- [Supplied material]
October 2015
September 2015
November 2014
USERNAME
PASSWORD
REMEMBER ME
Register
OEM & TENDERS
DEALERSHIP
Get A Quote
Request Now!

- [Task objective] Copy out every row above again, word for word and line for line, in the same order.

- [Exercise result]
October 2015
September 2015
November 2014
USERNAME
PASSWORD
REMEMBER ME
Register
OEM & TENDERS
DEALERSHIP
Get A Quote
Request Now!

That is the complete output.